O que mais chamou a atenção dos pesquisadores foi a relação entre o
tamanho das pontas e a sua antiguidade. “Nós tínhamos a expectativa de
detectar no estudo o mesmo padrão encontrado na América do Norte, ou
seja, quanto mais antigos os sítios arqueológicos, maiores seriam os
projéteis, e quão mais recentes, menores”, explica Okumura. Isso tem a
ver com o surgimento da tecnologia de arco e flecha na metade do
Holoceno e o padrão de substituição dessa tecnologia ao longo do tempo.
“Mas o padrão que detectamos foi exatamente o inverso. O que se vê são
pontas de dardos grandes ocorrendo em toda a amostra e pontas pequenas
no sítio mais antigo, de quase 11 mil anos.”

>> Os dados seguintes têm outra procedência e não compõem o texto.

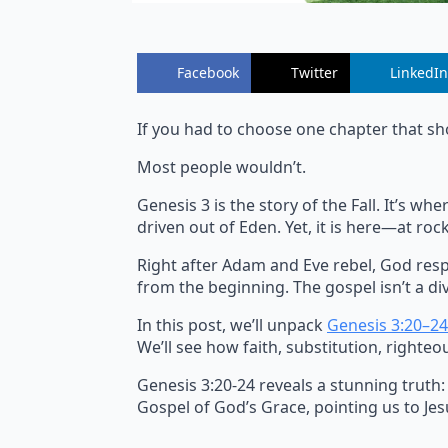
Facebook
Twitter
LinkedIn
If you had to choose one chapter that sh
Most people wouldn’t.
Genesis 3 is the story of the Fall. It’s 
driven out of Eden. Yet, it is here—at r
Right after Adam and Eve rebel, God resp
from the beginning. The gospel isn’t a div
In this post, we’ll unpack
Genesis 3:20–24
We’ll see how faith, substitution, righteo
Genesis 3:20-24 reveals a stunning truth:
Gospel of God’s Grace, pointing us to Jesu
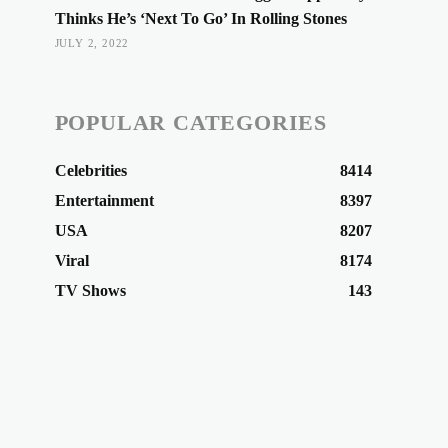
Thinks He’s ‘Next To Go’ In Rolling Stones
JULY 2, 2022
POPULAR CATEGORIES
Celebrities
8414
Entertainment
8397
USA
8207
Viral
8174
TV Shows
143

Para tentar elucidar a questão, é preciso encontrar novos projéteis em
escavações e com boa datação. Uma outra linha de pesquisa seria entender
a morfologia dos projéteis, os estudos dos materiais empregados, a
análise do seu desgaste e de suas fraturas.
“O trabalho foi feito para chamar a atenção para esses projéteis em
termos de sua função, de seu uso na pré-história”, afirma Okumura.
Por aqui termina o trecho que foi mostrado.